TEDxUCLA 2017: Gravity
The Voyager Interstellar Record: seeing hope & wonder in our self
Hello. Howdy. Good day. Hey there.
Before those four greetings that I just shared, you heard many more. But even if you don’t speak Bengali or Urdu, Sumerian or Mandarin Chinese, you likely understood that they were expressions of goodwill.
What does it mean to communicate to someone who doesn’t speak your language?
Just now on the organ, Christoph Bull spoke to us, but he didn’t use words. He used the musical language of Bach and then he deconstructed Bach to create a new musical grammar to move us, to transport us, to talk to us through sound.
While he played, a series of images flashed on this screen. The images told a story of humanity, of culture, of life on Earth, without using a single word.

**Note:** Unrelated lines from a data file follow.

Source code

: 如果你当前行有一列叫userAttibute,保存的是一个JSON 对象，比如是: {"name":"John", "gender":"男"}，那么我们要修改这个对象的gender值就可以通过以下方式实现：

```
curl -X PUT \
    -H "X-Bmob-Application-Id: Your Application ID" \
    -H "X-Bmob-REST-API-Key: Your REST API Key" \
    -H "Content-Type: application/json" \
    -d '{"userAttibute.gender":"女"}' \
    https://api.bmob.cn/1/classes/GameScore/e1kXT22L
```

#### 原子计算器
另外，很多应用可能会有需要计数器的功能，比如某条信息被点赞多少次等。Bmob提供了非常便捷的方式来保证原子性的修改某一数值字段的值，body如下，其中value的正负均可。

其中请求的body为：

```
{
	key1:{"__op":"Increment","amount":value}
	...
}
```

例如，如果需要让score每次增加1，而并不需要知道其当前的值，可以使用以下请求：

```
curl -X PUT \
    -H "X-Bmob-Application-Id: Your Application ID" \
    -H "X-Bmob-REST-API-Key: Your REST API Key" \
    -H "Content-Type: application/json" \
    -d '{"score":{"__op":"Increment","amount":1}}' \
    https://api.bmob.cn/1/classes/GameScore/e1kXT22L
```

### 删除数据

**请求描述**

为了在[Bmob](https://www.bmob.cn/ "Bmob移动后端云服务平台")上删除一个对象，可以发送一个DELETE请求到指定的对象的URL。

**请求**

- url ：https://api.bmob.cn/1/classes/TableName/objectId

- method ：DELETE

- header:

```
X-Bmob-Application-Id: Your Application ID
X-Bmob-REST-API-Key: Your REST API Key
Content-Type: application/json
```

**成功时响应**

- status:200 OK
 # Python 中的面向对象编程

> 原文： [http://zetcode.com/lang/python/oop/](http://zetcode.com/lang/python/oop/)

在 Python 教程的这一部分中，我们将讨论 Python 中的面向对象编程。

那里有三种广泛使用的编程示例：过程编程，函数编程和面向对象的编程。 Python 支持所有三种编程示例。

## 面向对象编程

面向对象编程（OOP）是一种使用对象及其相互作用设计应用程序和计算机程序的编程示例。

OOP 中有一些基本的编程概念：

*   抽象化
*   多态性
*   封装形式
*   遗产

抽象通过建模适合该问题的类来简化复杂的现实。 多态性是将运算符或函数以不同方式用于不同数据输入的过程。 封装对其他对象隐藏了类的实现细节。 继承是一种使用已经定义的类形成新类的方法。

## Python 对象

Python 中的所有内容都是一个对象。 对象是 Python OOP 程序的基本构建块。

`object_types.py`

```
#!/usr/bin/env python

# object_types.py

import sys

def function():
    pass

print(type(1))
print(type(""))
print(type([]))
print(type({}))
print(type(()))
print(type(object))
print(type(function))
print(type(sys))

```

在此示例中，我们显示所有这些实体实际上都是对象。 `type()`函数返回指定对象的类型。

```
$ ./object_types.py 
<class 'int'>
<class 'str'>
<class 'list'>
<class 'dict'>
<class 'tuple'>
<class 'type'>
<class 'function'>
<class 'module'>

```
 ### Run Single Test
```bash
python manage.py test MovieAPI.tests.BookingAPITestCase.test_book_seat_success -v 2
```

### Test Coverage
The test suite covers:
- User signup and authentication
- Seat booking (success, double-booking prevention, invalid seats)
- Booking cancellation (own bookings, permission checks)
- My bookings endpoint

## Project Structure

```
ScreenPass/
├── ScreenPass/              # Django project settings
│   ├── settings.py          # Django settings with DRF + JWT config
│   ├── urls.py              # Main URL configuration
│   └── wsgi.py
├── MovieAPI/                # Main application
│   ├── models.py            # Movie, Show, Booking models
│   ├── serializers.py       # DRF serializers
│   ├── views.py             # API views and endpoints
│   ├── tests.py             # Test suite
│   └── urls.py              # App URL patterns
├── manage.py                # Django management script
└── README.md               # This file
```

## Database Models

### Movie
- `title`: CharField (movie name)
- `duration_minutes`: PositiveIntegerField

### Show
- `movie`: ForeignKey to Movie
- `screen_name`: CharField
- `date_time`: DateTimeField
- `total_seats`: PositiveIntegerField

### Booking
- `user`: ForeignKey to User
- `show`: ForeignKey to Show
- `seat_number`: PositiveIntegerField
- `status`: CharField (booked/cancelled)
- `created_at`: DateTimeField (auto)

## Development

Those greetings, the Bach that Christoph played so beautifully — thank you, Christoph — the images on the screen, they’re all part of the Voyager Golden Record that’s now almost 13 billion miles from Earth.
In 1977, NASA launched two spacecraft, Voyager 1 and Voyager 2, on a grand tour of the solar system and beyond, deep into the mysteries of interstellar space, providing for us these priceless images and many more of our planetary neighborhood.
Attached to each spacecraft is a stunning golden phonograph record: a message from our civilization to extraterrestrials who might encounter the probes, perhaps billions of years from now.
The Voyager Record contains the story of Earth as expressed in sights and sounds and science.
Earth’s greatest music from Bach and Beethoven to Blind Willie Johnson, to Chuck Berry, West African percussion, and Solomon Island pan pipes. Dozens of natural sounds of our planet: birds, humpback whales, a locomotive, the rain, human laughter, a kiss, all woven into a lovely audio poem called “Sounds of Earth.”
As a graphic designer myself, my studio’s been working with a record label this year to release the Voyager Record on vinyl, here on Earth, for the first time ever. And I’m here to share why it matters.
Today you heard some of the records, 55 greetings spoken in human languages, and viewed many of the images encoded on the phonographs. Etched on the gold plated aluminum jacket is this diagram explaining where it came from and how to play it.
None of the creators took it for granted that extraterrestrials would actually understand Hebrew, Sumerian, or Nepali. Those greetings were meant to express the spirit of the project for the inhabitants of this planet.
You see, the Voyager Record was a gift from humanity to the cosmos. But it was also a gift to humanity, a message of goodwill to anyone out there but also to those of us down here.
Carl Sagan led the committee that put the record together. He said, “The launching of this bottle into the cosmic ocean says something very hopeful about life on this planet.”
The creative minds behind the content of the record agreed from the outset that the interstellar message should not include images of war or poverty or disease, that the message should reflect positively on Earth, that it should reflect humanity at its best. It’s an idealistic self-portrait, and it’s one we can aspire to.
And as we consider how to explain ourselves to others out there, we begin to consider who we are in a much deeper way.
So who are you? What do you have to say for yourself, and how will you say it?
We need to send new messages in bottles. We need to send new messages of goodwill, new messages that remind us of who we are when we are at our best and we need to send them to each other here on Earth today.
The Voyager Record — it’s true. The Voyager Record, it lies at the intersection of science and art to spark the imagination. It provokes questions about our place in the universe. It opens our minds to possibilities and it serves as a reminder that the future really is up to us.
We need to be reminded of that. We need you to spread the message. Thank you.